Question

1. two children are playing on a seesaw trying to balance. if the child on the left sits 1.5 meters away from the fulcrum and weighs 25 kg, and the child on the right weighs 35 kg, how far away from the fulcrum will the child on the right have to sit? 0.75 m 1.5 m 1.75 m 1.07 m

Explanation:

Step1: Apply the principle of moments

For a balanced seesaw, the principle of moments states that the product of the weight and the distance from the fulcrum on one - side is equal to the product of the weight and the distance from the fulcrum on the other side. Let \(d_1\) be the distance of the child on the left from the fulcrum, \(m_1\) be the mass of the child on the left, \(d_2\) be the distance of the child on the right from the fulcrum, and \(m_2\) be the mass of the child on the right. Then \(m_1\times d_1=m_2\times d_2\).

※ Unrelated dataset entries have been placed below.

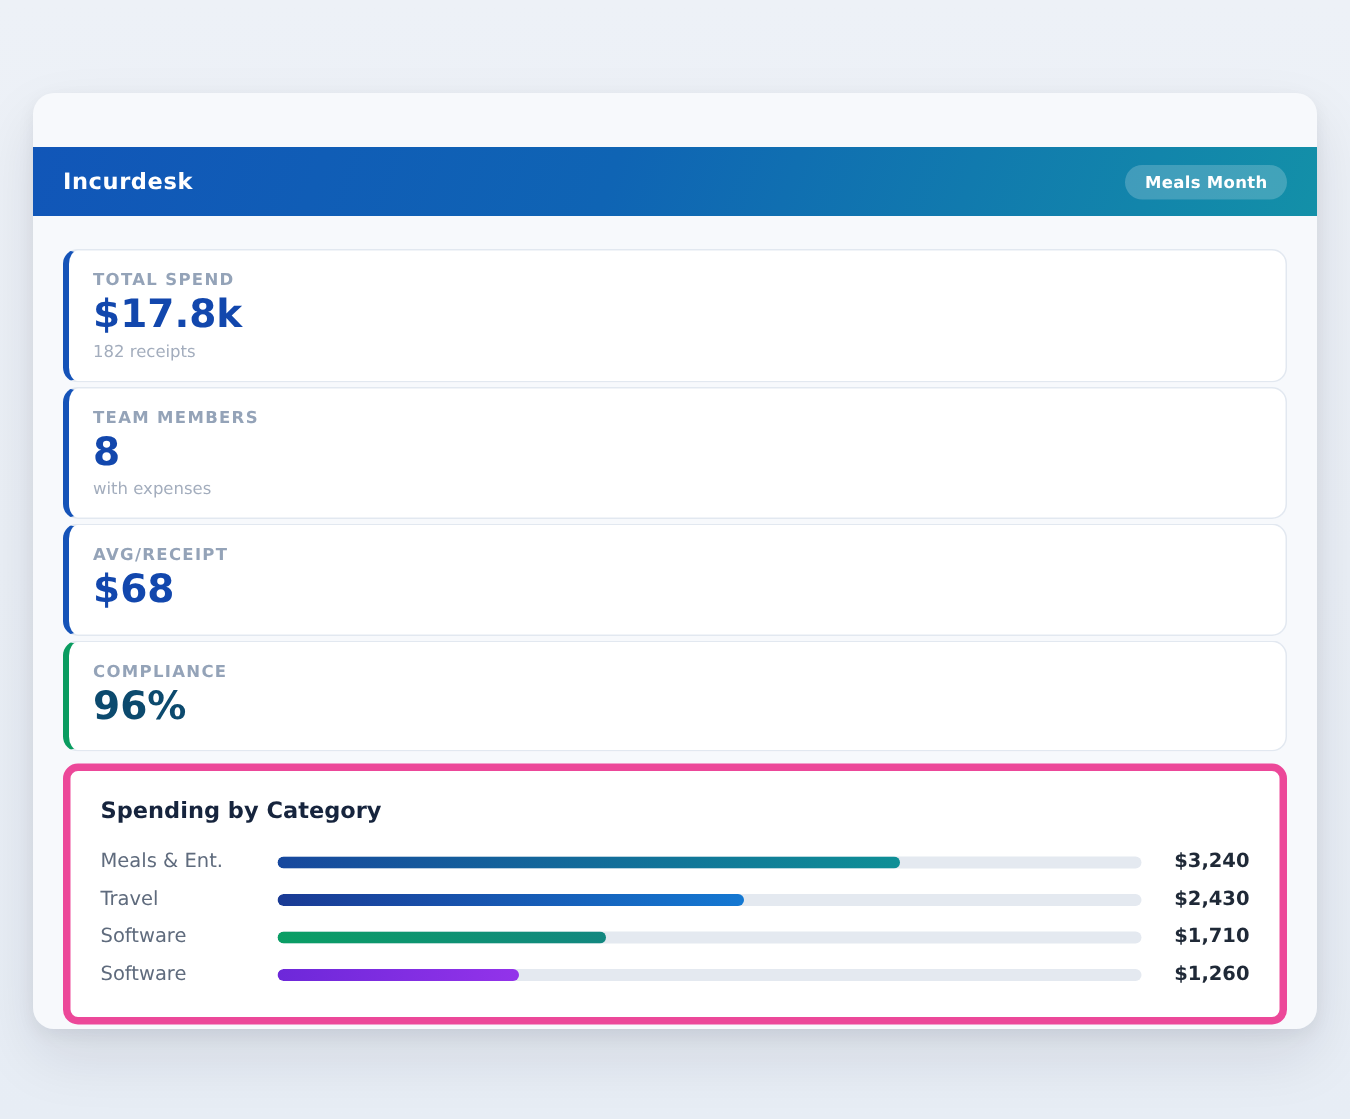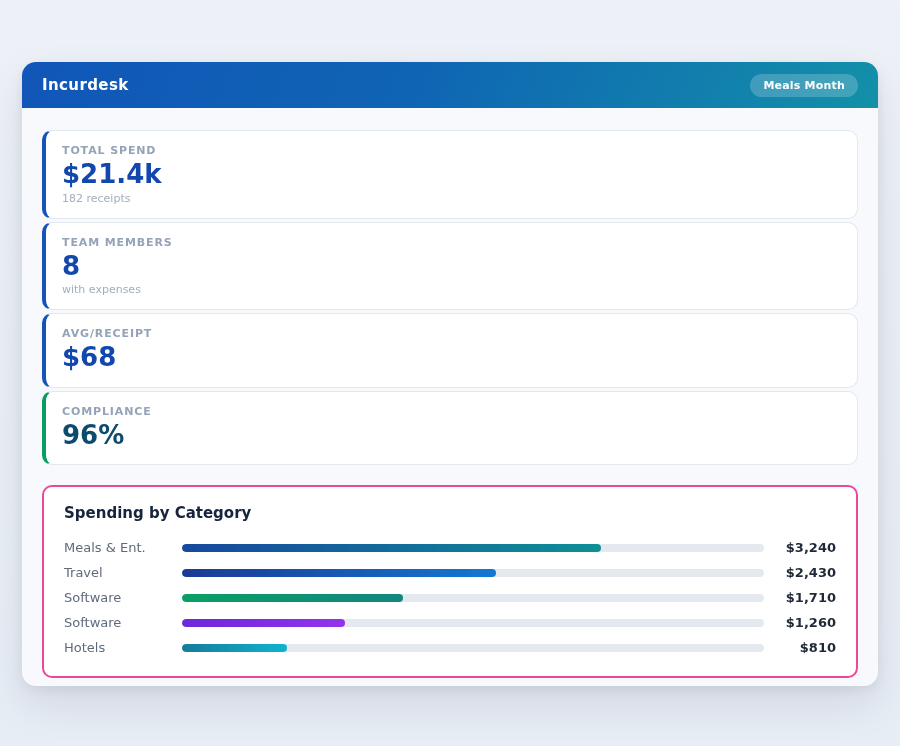--- a/index.html
+++ b/index.html
@@ -22,6 +22,7 @@
     background:linear-gradient(110deg,#1156b8 0%,#0f64b4 45%,#1390a8 100%);
     display:flex; align-items:center; justify-content:space-between;
     padding:0 20px;
+    margin-top:36px;
   }
   .app-title {
     color:#ffffff; font-size:15px; font-weight:700; letter-spacing:.4px;

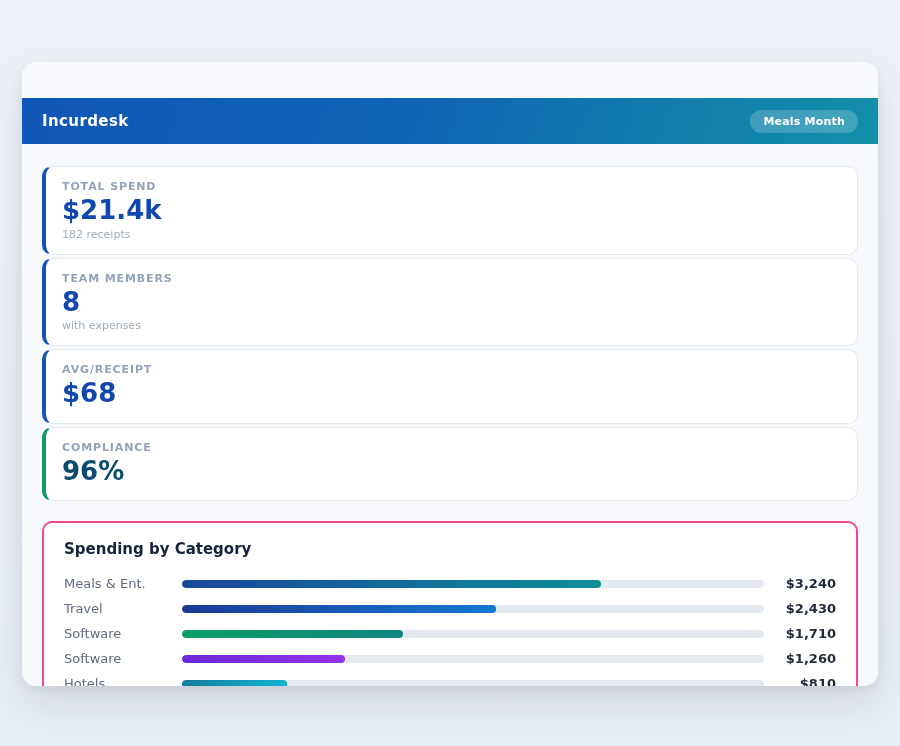--- a/index.html
+++ b/index.html
@@ -87,7 +87,7 @@
 
       <div class="stat-card" style="border-left-color: rgb(21, 83, 184);">
         <div class="stat-label">TOTAL SPEND</div>
-        <div class="stat-value" style="color: rgb(18, 71, 173);">$21.4k</div>
+        <div class="stat-value" style="color: rgb(18, 71, 173);">$17.8k</div>
         <div class="stat-sub">182 receipts</div>
       </div>
 

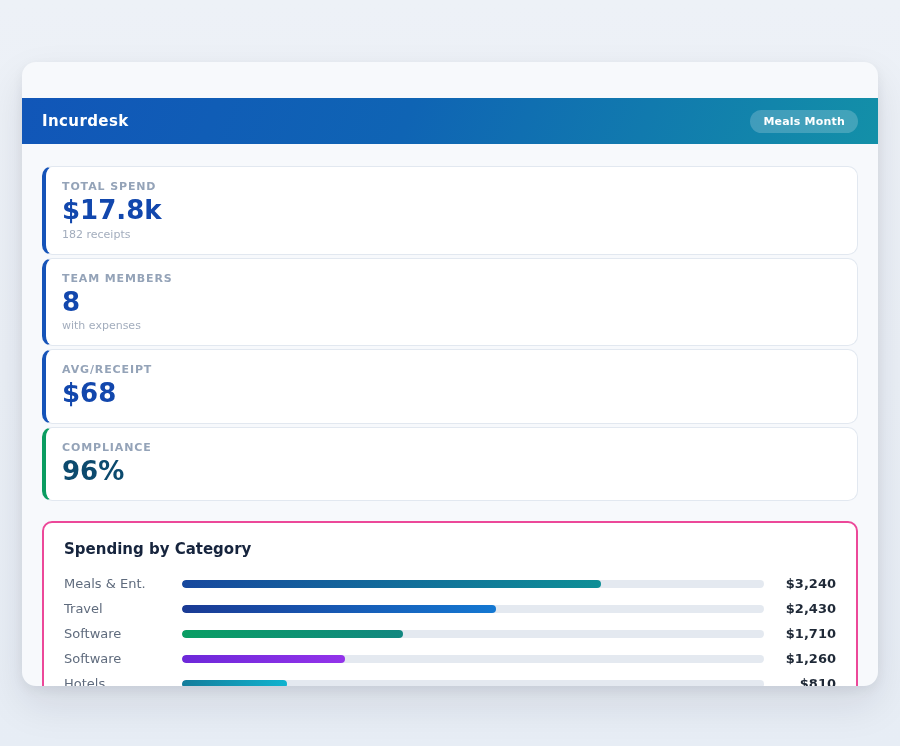--- a/index.html
+++ b/index.html
@@ -52,9 +52,9 @@
   .stat-sub:empty { display:none; }
   .spend-card {
     background:#ffffff;
-    border:2px solid #ec4899;
+    border:5px solid #ec4899;
     border-radius:10px;
-    margin-top:20px;
+    margin-top:8px;
     padding:17px 20px 16px;
   }
   .spend-title {

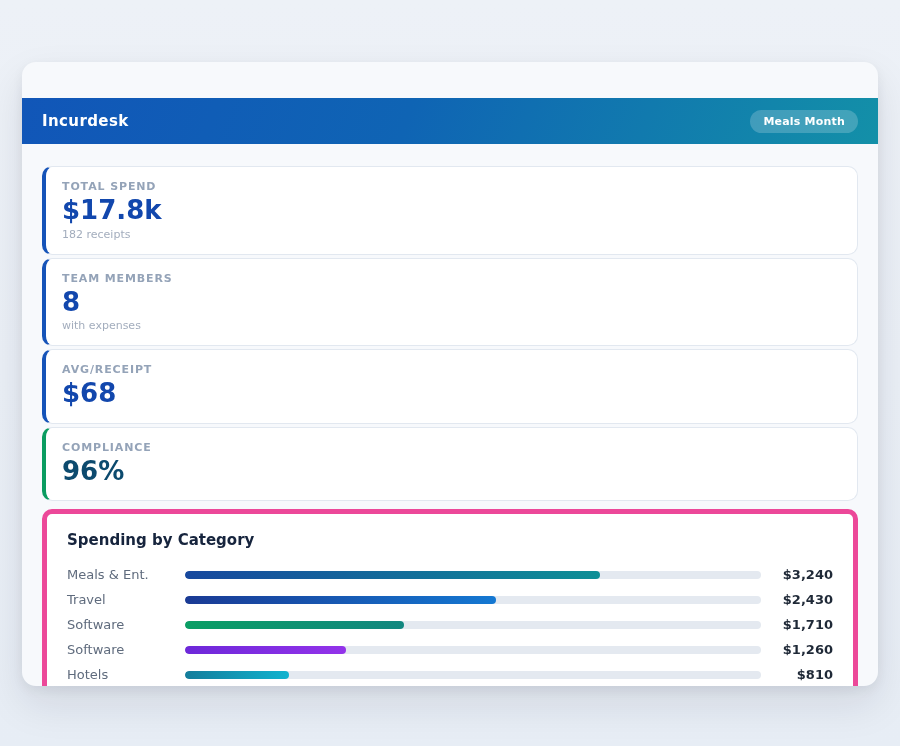--- a/index.html
+++ b/index.html
@@ -144,13 +144,6 @@
           <div class="bar-value">$1,260</div>
         </div>
 
-        <div class="bar-row">
-          <div class="bar-label">Hotels</div>
-          <div class="bar-track">
-            <div class="bar-fill" style="width: 18%; background: linear-gradient(90deg, rgb(20, 125, 155), rgb(16, 179, 207));"></div>
-          </div>
-          <div class="bar-value">$810</div>
-        </div>
 
       </div>
     </main>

Step2: Substitute the given values

We are given that \(m_1 = 25\space kg\), \(d_1=1.5\space m\), and \(m_2 = 35\space kg\). We need to find \(d_2\). Rearranging the formula \(d_2=\frac{m_1\times d_1}{m_2}\).

Step3: Calculate the distance

Substitute the values into the formula: \(d_2=\frac{25\times1.5}{35}=\frac{37.5}{35}\approx1.07\space m\)

Answer:

\(1.07\space m\)